Modern logicians, following Leibnitz and Kant, have generally adopted a different statement, by which the law assumes an essentially different meaning. Their
formula is "A is not not-A"; in other words it is impossible to predicate of a thing a quality which is its contradictory. Unlike Aristotle's law this law deals
with the necessary relation between subject and predicate in a single judgment. Whereas Aristotle states that *one or other* of two contradictory
propositions must be false, the Kantian law states that a particular kind of proposition is *in itself* necessarily false. On the other hand there is a
real connexion between the two laws.
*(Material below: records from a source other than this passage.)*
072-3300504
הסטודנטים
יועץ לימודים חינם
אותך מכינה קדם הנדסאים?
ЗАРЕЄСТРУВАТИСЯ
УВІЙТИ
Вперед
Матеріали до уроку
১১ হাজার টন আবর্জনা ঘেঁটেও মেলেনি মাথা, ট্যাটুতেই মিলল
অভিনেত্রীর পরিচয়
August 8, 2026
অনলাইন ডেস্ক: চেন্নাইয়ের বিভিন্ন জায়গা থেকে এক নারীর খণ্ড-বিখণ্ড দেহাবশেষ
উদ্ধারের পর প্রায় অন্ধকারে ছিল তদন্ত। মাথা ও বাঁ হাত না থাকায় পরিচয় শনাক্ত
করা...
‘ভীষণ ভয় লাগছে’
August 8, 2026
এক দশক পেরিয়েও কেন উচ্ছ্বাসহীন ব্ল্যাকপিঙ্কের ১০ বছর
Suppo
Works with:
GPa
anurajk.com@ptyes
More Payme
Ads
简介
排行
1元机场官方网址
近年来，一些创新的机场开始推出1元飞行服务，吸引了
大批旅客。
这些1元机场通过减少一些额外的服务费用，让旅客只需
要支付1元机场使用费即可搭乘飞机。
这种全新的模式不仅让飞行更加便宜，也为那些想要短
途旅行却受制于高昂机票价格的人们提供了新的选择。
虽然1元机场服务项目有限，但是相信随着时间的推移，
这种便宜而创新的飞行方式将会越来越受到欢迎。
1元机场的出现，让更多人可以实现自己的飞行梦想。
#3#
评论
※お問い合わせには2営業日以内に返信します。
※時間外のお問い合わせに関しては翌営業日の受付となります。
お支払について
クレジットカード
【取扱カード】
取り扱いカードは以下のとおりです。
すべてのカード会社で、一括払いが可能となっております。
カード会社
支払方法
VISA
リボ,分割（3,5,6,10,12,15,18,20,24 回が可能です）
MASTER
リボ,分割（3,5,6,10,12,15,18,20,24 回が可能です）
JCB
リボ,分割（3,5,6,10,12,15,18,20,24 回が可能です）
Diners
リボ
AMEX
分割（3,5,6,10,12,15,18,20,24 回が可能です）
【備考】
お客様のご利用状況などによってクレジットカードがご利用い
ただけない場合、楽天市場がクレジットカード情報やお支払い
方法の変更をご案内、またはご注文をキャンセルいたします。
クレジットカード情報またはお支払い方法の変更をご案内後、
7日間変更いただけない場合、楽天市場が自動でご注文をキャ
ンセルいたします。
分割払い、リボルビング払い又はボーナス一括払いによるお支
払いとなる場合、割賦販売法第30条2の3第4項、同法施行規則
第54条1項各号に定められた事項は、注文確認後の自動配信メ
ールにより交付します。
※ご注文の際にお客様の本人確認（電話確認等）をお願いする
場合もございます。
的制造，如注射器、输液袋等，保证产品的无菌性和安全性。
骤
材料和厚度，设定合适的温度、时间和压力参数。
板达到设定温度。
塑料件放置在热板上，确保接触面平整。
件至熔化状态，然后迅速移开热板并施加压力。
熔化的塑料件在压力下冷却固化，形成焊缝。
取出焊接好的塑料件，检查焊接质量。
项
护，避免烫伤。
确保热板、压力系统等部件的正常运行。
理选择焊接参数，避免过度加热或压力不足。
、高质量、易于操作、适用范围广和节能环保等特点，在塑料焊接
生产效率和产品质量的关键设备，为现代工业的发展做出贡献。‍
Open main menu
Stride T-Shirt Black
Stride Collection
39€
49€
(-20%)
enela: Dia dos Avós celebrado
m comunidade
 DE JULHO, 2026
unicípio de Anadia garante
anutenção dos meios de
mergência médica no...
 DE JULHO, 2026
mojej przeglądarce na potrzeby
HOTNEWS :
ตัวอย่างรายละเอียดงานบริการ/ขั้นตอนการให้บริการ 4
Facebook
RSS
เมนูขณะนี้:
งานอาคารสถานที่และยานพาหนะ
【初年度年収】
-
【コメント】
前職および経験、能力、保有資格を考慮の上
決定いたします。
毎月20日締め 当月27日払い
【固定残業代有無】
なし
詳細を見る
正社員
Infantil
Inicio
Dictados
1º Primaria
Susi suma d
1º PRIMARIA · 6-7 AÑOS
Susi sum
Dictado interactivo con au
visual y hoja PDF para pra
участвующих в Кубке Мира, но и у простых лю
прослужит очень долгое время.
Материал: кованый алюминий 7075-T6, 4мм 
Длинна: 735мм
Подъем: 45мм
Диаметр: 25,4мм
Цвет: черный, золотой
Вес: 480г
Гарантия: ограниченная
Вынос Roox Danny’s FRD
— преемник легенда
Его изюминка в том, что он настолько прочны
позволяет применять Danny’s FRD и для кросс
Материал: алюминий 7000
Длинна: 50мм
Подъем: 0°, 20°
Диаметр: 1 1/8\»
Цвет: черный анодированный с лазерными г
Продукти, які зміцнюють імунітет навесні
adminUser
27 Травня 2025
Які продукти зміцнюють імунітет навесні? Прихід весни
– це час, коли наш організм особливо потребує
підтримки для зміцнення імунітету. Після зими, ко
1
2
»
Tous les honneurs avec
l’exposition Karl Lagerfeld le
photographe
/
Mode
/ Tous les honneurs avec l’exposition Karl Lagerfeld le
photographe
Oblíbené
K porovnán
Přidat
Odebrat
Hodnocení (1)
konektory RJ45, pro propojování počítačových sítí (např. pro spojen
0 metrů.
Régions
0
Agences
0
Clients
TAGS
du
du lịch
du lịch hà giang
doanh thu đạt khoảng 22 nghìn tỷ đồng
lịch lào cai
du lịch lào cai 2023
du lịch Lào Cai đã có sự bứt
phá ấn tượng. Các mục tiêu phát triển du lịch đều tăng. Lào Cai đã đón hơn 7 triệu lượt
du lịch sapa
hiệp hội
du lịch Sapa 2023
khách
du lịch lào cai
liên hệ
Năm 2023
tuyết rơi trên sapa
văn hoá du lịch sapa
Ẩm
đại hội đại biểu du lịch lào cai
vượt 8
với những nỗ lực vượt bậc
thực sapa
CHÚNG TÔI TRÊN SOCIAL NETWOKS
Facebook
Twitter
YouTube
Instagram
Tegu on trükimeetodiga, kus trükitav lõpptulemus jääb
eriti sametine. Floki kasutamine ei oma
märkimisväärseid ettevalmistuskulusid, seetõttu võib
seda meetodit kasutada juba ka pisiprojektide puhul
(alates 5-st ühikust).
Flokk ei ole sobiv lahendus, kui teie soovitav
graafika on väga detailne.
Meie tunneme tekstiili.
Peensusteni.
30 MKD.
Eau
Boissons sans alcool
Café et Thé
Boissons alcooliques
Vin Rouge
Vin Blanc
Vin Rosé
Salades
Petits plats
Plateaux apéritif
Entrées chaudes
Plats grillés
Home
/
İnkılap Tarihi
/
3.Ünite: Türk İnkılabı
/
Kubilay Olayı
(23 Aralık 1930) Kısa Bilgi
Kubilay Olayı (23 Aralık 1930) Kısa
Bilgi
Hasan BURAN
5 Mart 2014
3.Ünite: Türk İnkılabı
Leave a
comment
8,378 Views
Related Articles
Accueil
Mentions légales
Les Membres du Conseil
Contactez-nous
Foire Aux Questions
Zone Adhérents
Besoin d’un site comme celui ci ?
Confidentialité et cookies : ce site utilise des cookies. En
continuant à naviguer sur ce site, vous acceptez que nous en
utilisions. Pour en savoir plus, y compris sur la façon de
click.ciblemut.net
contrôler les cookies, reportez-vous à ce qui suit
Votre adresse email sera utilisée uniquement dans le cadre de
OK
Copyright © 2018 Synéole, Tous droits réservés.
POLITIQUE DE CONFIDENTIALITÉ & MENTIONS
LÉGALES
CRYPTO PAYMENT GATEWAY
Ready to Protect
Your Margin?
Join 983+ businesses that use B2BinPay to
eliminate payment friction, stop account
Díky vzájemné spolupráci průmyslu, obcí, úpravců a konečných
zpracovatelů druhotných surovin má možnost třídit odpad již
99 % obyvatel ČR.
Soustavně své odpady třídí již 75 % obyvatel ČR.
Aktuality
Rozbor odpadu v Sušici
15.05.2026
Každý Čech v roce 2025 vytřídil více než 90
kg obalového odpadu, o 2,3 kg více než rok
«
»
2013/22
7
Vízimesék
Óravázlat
The denial of the statement "A is not-A" presupposes some knowledge of what A is, *i.e.* the statement A is A. In
other words a judgment about A is implied. Kant's analytical propositions depend on presupposed concepts which are the same for all people. His statement,
regarded as a logical principle purely and apart from material facts, does not therefore amount to more than that of Aristotle, which deals simply with the
significance of negation.

See text-books of Logic, *e.g.* C. Sigwart's *Logic* (trans. Helen Dendy, London, 1895), vol. i. pp. 142 foll.; for the various expressions of the
law see Ueberweg's *Logik*, § 77; also J. S. Mill, *Examination of Hamilton*, 471; Venn, *Empirical Logic*.

*Note - this article incorporates content from Encyclopaedia Britannica, Eleventh Edition, (1910-1911)*